* EXERCISE
Put the lines below into a Markdown table with the columns "Row" and "Line," numbering each row and skipping blank lines. Leave the pictures out of the answer.

* RECORDS FOR THIS TASK
━━━━━━━━━━━━━━━━━━━━

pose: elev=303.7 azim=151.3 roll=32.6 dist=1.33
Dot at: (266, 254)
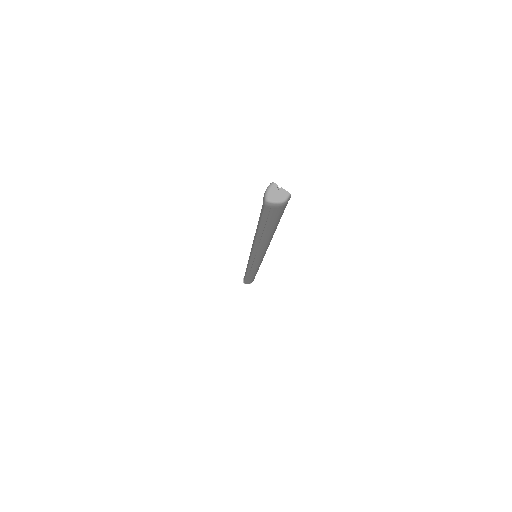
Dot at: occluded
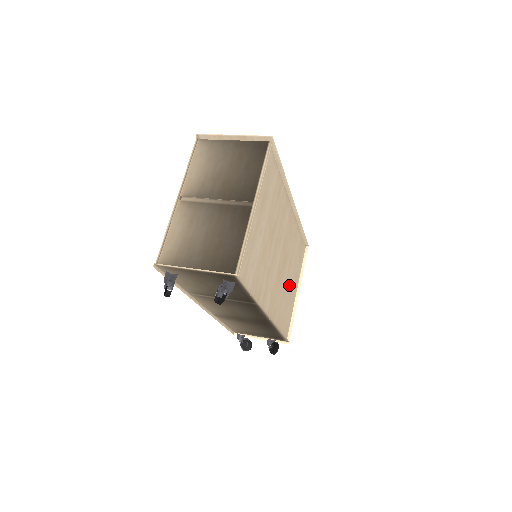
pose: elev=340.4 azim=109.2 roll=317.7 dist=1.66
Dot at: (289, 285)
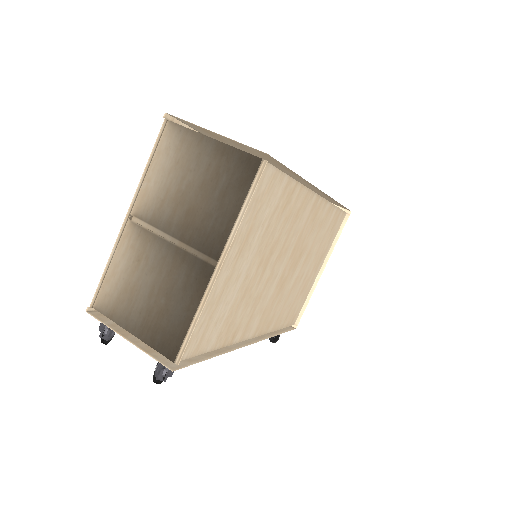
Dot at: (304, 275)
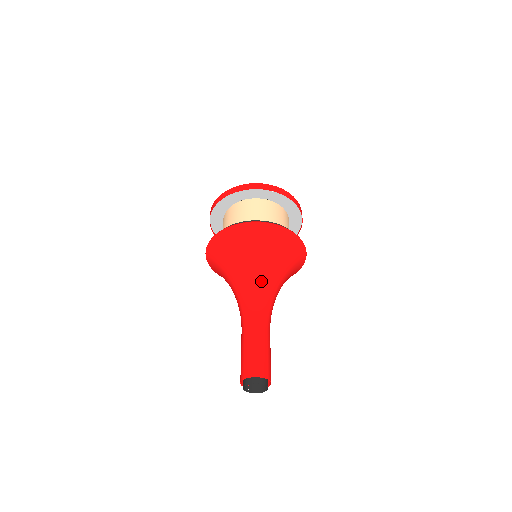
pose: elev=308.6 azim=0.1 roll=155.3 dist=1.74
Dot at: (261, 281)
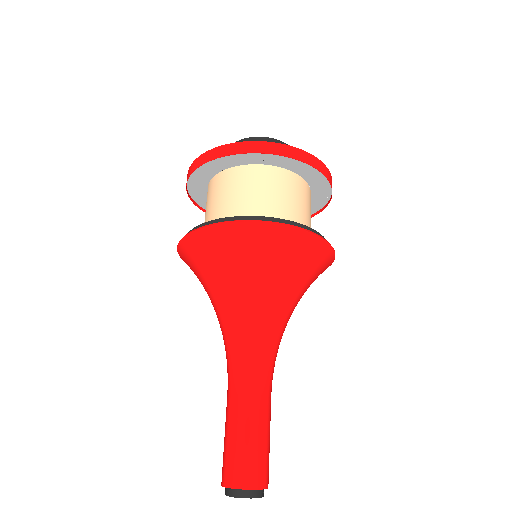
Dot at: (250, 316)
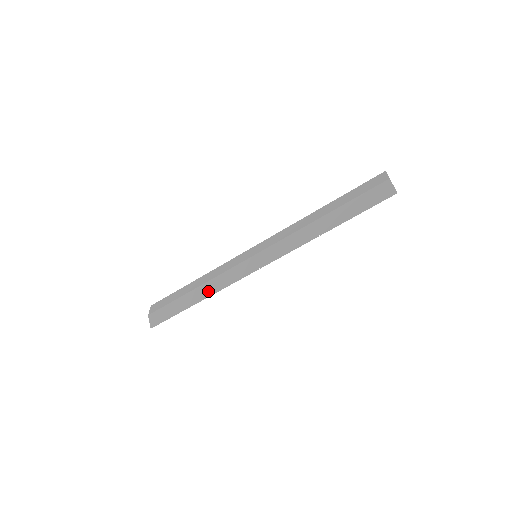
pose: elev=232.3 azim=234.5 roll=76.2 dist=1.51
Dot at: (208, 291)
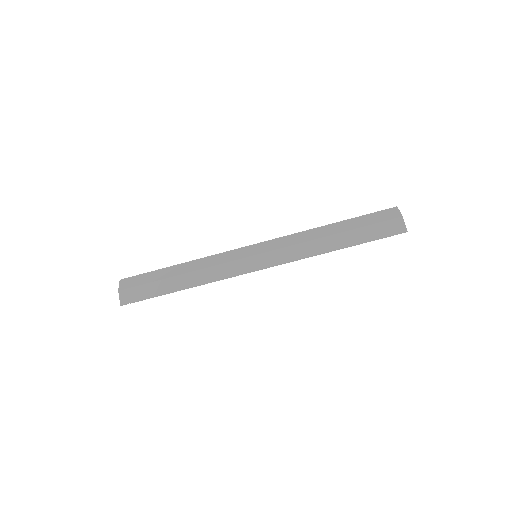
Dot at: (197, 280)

━━━━━━━━━━━━━━━━━━━━

* TASK OUTPUT
| Row | Line |
|---|---|
| 1 | pose: elev=303.7 azim=151.3 roll=32.6 dist=1.33 |
| 2 | Dot at: (266, 254) |
| 3 | Dot at: occluded |
| 4 | pose: elev=340.4 azim=109.2 roll=317.7 dist=1.66 |
| 5 | Dot at: (289, 285) |
| 6 | Dot at: (304, 275) |
| 7 | pose: elev=308.6 azim=0.1 roll=155.3 dist=1.74 |
| 8 | Dot at: (261, 281) |
| 9 | Dot at: (250, 316) |
| 10 | pose: elev=232.3 azim=234.5 roll=76.2 dist=1.51 |
| 11 | Dot at: (208, 291) |
| 12 | Dot at: (197, 280) |